Dataran yang lebih rawan banjir dan / atau dataran limpasan
banjir dengan lebih topografi kompleks dan hidrodinamika selama
genangan mungkin menunjukkan hubungan yang berbeda dari
yang biasanya dilaporkan dalam literatur. Dalam kasus-kasus
model deposisi dataran limpasan banjir bisa membantu, asalkan
resolusi spasial dan data masukan hidrodinamik cukup rinci.
Namun, itu adalah paradoks bahwa kita masih harus bergantung
pada
data
empiris
pada
deposisi
dataran
limpasan
banjir
DAFTAR PUSTAKA
Kesel, R.H, Dunne, K.C., McDonald, R.C., Allison, K.R. & Spicer, B.E., 1974.
Lateral erosion of overbank deposition on the Mississippi River in
Louisiana, caused by 1973 flooding. Geology 2: 461-464.
Maas, G.J., Makaske, B., Hommel, P.W.F.M., Nijhof, B.S.J. & Wolfert, H.P., 2003.
Verstoring en successie: Rivierdynamiek en stroomdalvegetaties in de
uiterwaarden van de Rijntakken. Alterra-rapport 759, Wageningen
University & Research Centre (Wageningen, the Netherlands): 100 pp.
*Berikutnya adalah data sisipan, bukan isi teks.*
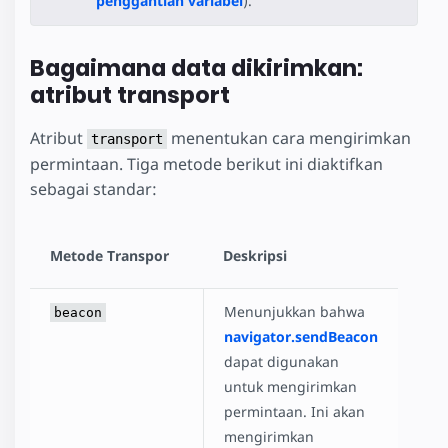
penggantian variabel
).
Bagaimana data dikirimkan:
atribut transport
Atribut
menentukan cara mengirimkan
transport
permintaan. Tiga metode berikut ini diaktifkan
sebagai standar:
Metode Transpor
Deskripsi
Menunjukkan bahwa
beacon
navigator.sendBeacon
dapat digunakan
untuk mengirimkan
permintaan. Ini akan
mengirimkan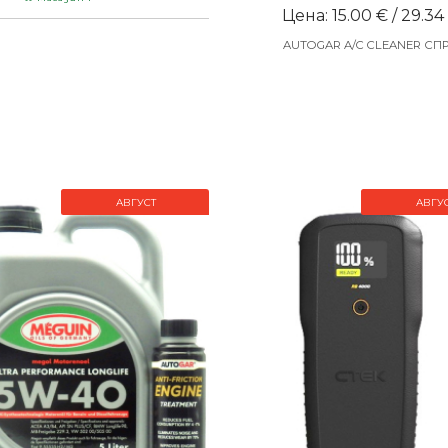
Цена: 15.00 € / 29.34
AUTOGAR A/C CLEANER СП
АВГУСТ
АВГУ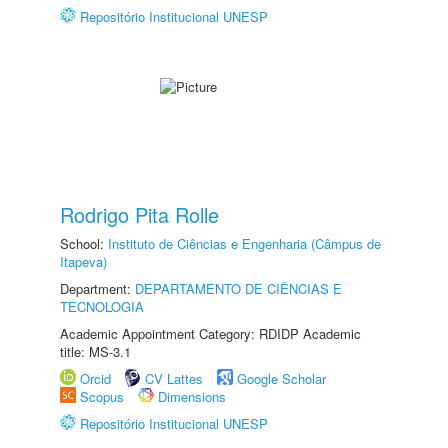
Repositório Institucional UNESP
Rodrigo Pita Rolle
School:
Instituto de Ciências e Engenharia (Câmpus de
Itapeva)
Department:
DEPARTAMENTO DE CIÊNCIAS E
TECNOLOGIA
Academic Appointment Category: RDIDP Academic
title: MS-3.1
Orcid
CV Lattes
Google Scholar
Scopus
Dimensions
Repositório Institucional UNESP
Thonon, I., 2006. Deposition of sediment and associated heavy metals on
floodplains. Netherlands Geographical Studies 337, Koninklijk
Nederlands
Aardrijkskundig
Genootschap
/
Faculteit
Geowetenschappen, Universiteit Utrecht (Utrecht, the Netherlands):
174 ppWalling, D.E. & Owens, P.N., 2003. The role of overbank
floodplain sedimentation in catchment contaminant budgets.
Hydrobiologia 494: 83-91.
Thonon, I., Roberti, J.R., Middelkoop, H., Van der Perk, M. & Burrough, P.A.,
2005. In situ measurements of sediment settling characteristics in
floodplains using a LISST-ST. Earth Surface Processes and Landforms
30: 1327-1343.
Wijnhoven, S., Thonon, I., Van der Velde, G., Leuven, R.S.E.W., Zorn, M.I.,
Eijsackers, H.J.P. & Smits, A.J.M., 2006. The impact of bioturbation by
small mammals on heavy metal redistribution in an embanked
floodplain of the river Rhine. Water, Air, & Soil Pollution 177: 183-210.
WyHga, B., 1999. Estimating mean flow velocity in channel and floodplain
areas and its use for explaining the pattern of overbank deposition
and floodplain retention. Geomorphology 28: 218-297.